The final night hit its peak early, with a performance from three avant-garde luminaries: the drummer Milford Graves, the bassist Bill Laswell and the alto saxophonist (and Stone proprietor) John Zorn. The focus of that set fell hard on Mr. Graves, who played a tie-dyed drum kit with no snare drum and no hanging cymbals — just toms and a high-hat that he clacked and fizzled every so often. Mr. Laswell played the electric bass like an enormous, acid-drenched rubber band. His rumbling vibrations wrapped themselves up in the vowel sounds of Mr. Graves’s drums. Mr. Zorn spread out wide across this uncertain bed, sometimes moving with an elegiac lyricism, sometimes pelting his compatriots with quick, tremulous tones.
The young trumpeter Peter Evans joined the band for a final song, then played a set alone, putting his virtuoso talents in plain view. Using circular breathing for over half an hour, he hardly took a moment for respite or meditation. Mr. Evans played statements in what started to sound like concentric circles, but then he unfastened them, opening them up and letting them drift away like waves dissipating. He often responded to the sounds coming through his horn by smacking his lips and growling lightly, an outward reminder of his labors.
Finally, the metal-jazz guitarist Ava Mendoza closed the night with her trio, Unnatural Ways, playing loose and charging originals that started with a drone of guitar effects and gently draped cymbal sounds, then lurched into slashing power chords. On “Alien Goo,” Ms. Mendoza sang in a startled, soaring alto, stepping away from the mike occasionally to do some two-handed, corkscrew shredding toward the top of the guitar’s neck.
‘Disagree Bravely’
NIOKA WORKMAN, MICHAEL WIMBERLY AND GHAIL RHODES BENJAMIN The Clemente, Dec. 21
“Try not to spill the grief into the gravy,” the poet Ghail Rhodes Benjamin intoned. “Disagree bravely.” As she spoke, a series of long, low tones came from Nioka Workman’s bowed cello, and Michael Wimberly issued a gargle of percussion from the clay pot perched in his lap.
After Ms. Rhodes Benjamin finished her first poem, and the instruments hushed, Mr. Wimberly got up and walked across the room to two large bells hanging in a corner. They were part of a sound sculpture created by Jackson Krall, who’s a percussionist himself, and whose works were hung all about this one-room gallery at the Clemente Soto Vélez Cultural and Educational Center. With a quick tug, Mr.

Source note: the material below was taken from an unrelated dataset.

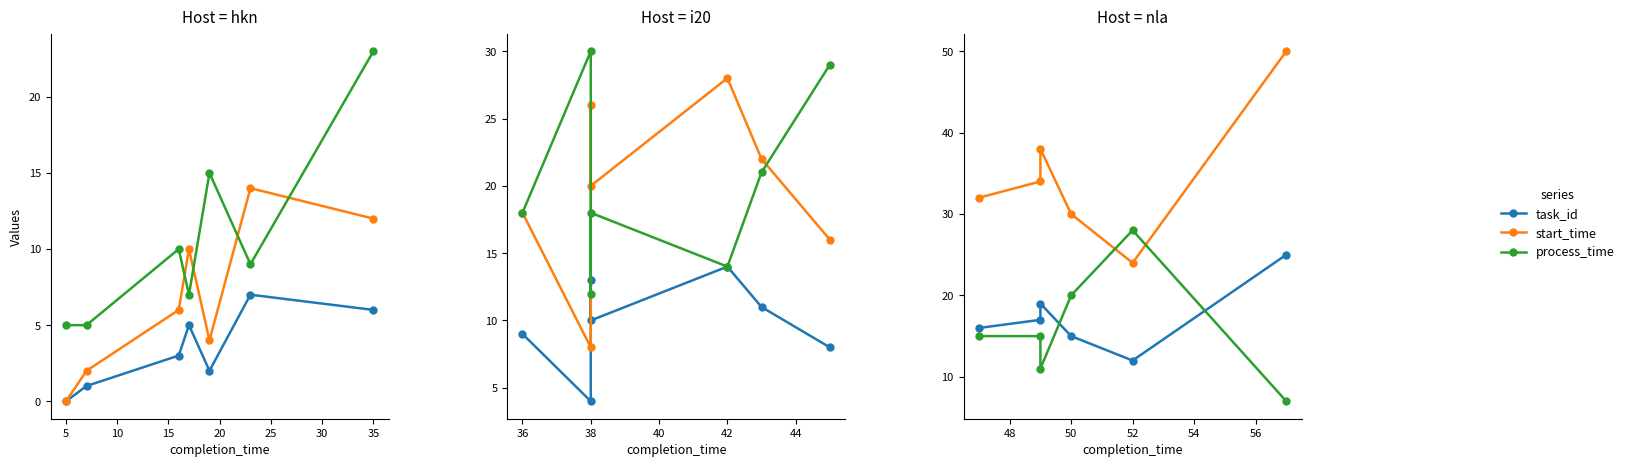

How many distinct data groups are displayed?

3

Wimberly got a loud, clacking announcement out of them. Ms. Workman activated a prerecorded bass line, and Mr. Wimberly took his seat again, then started rattling and rumbling his way through a heap of shakers and hand drums as Ms. Workman drew a whisper out of her cello.

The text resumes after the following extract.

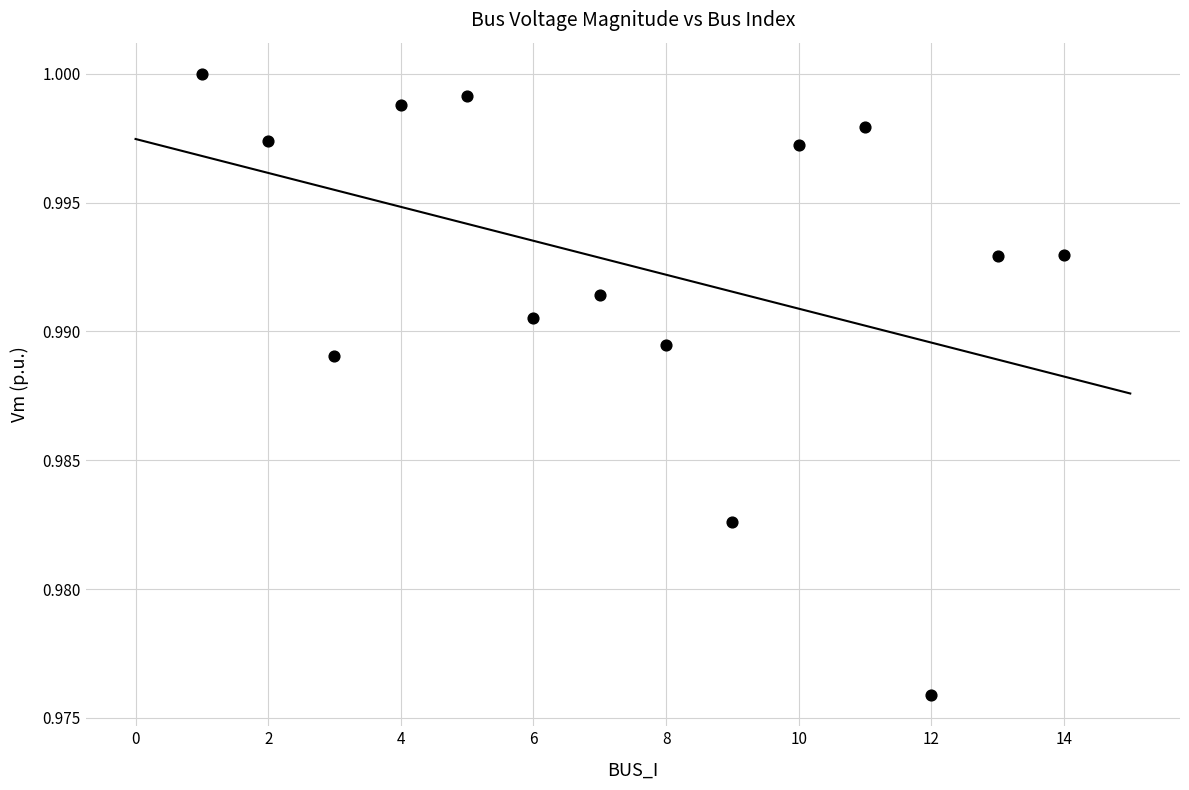

What is the range of X values (max minus min)?

13.0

The performance — one of three consecutive sets that night — was part of “Justice Is Compassion, Action Is Power,” a five-week festival of music, poetry and visual art presented by Arts for Art. (It continues through Jan. 12.) The trio’s performance ended with Ms. Rhodes Benjamin’s parading through the audience, bringing the room together in song — “I woke up, I woke up, I woke uuup” — as Ms. Workman hammered her bow hard on the strings, and Mr. Wimberly wove a loose rhythm on the djembe, using his hands and a stick made of bundled birch.